This will be used later, during post processing. For the DMS post processor, your program name MUST be a six-digit number. Do not use programs that begin with number 9--we reserve those numbers for programs that are stored in the controller.
6) Click OK to generate the setup.
Step 8: Create Bounding Box for Adaptive
The next step after Setup is Toolpath.
For 3D parts, always start with roughing toolpaths to remove as much material as efficiently as possible. Then, use finishing toolpaths to remove the rest of the material and meet your design and aesthetic specifications. The best roughing toolpath to use is Adaptive, which is an intelligent toolpath that ensures the forces (load) on the tool remain constant. This allows you to remove material quickly without breaking the cutter.
By default, 3D Adaptive machining will remove all of the stock that surrounds your model. You won't always want the toolpath to do this. For instance, if you're using clamps to hold your part down, you may need to ensure that the tool won't remove the stock near your fixtures. In this case, you want to make sure that the toolpath will only remove material directly around the model of the spoon. To do this, you will draw a bounding box to constrain the geometry of the toolpath. This is a handy trick in 3D machining, and one that comes up frequently.
1) In the ribbon at the left, change the Workspace to Model.
2) Orbit around to the back of the spoon. Hover your mouse over the plane with the two holes in it, and choose Create Sketch.
3) In the ribbon, choose Sketch>Rectangle>2-Point Rectangle.
4) Carefully draw a rectangle that surrounds the spoon, as seen in the image.
5) In the ribbon, chose Stop Sketch.
6) Go back to your isometric view by pressing the Home icon by the view cube. In the browser on the left, expand the Sketches folder. Rename Sketch 1 to "Bounding Box for CAM."
Step 9: 3D Adaptive Roughing
Now, create the 3D Adaptive toolpath.
1) In the ribbon at the top, change the Workspace back to CAM.
2) In the ribbon, choose 3D>Adaptive Clearing.
In the browser, it's a good practice to navigate the tabs from left to right, like reading a book.
3) Click "Select" next to Tool.
4) Choose 1 R0.02" bull nose (1" Bull Nose Rough Short) from the DMS Tool Library. Click OK.
In this case, you're roughing and want to cover a lot of area, so you'll want to choose the biggest diameter tool in the DMS tool library: 1".
5) While still in the Tool tab, set Coolant to Flood.
The DMS does not have coolant, and by default, the tools in the DMS tool library have coolant set to Disabled. However, if you set coolant to Flood, the dust collection system--two spindle-mounted pneumatic intakes connected to the wood shop dust collection system--will automatically close during this toolpath. Close the dust collection whenever possible, to minimize breathing dust particles and make cleanup easier. However, in some cases, like with shorter tools or steeper parts of geometry, the dust collection intakes get in the way and have to be left open (Coolant set to Disabled). Reference two attached images to see how far the dust collection extends below the spindle.

*RECORDED DATA*:

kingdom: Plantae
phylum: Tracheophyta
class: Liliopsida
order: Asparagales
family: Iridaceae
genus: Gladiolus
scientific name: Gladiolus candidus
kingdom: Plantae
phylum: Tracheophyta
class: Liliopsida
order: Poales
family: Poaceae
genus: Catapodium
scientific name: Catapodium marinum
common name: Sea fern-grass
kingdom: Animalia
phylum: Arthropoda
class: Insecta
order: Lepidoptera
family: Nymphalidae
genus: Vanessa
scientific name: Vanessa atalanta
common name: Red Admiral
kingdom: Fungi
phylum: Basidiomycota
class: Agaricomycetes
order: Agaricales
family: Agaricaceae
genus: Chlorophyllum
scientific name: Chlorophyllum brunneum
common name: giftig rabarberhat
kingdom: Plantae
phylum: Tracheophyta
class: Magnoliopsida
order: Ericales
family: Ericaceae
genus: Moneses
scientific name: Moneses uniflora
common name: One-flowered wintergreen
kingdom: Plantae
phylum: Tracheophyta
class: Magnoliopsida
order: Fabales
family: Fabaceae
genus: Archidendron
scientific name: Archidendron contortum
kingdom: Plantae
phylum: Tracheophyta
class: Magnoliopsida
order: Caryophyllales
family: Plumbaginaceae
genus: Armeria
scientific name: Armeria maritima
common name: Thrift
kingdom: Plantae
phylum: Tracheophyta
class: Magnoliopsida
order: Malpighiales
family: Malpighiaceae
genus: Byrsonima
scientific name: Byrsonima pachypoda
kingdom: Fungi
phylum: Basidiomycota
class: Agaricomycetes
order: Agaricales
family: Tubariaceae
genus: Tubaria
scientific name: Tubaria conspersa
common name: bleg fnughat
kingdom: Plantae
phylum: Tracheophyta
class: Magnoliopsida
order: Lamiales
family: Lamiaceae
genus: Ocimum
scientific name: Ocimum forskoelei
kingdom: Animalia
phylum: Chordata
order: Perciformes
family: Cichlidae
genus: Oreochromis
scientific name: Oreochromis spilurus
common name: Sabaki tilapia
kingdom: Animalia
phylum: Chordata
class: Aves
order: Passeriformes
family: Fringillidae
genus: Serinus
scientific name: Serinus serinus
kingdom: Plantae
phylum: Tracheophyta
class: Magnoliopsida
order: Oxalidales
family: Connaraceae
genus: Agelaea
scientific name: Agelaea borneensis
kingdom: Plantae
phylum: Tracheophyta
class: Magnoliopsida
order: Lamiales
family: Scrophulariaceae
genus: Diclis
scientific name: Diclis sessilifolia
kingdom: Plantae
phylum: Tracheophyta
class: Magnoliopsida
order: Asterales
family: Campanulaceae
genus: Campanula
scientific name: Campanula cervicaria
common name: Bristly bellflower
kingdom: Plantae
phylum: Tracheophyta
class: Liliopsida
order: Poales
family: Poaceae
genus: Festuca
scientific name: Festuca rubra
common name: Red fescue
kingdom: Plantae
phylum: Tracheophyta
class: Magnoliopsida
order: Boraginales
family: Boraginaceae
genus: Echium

*GIVEN REQUEST*:
Please write out the passage of the machining tutorial that opens with the words "This will be" and closes with "generate the setup.", copying it word for word.

*TASK ANSWER*:
This will be used later, during post processing. For the DMS post processor, your program name MUST be a six-digit number. Do not use programs that begin with number 9--we reserve those numbers for programs that are stored in the controller.
6) Click OK to generate the setup.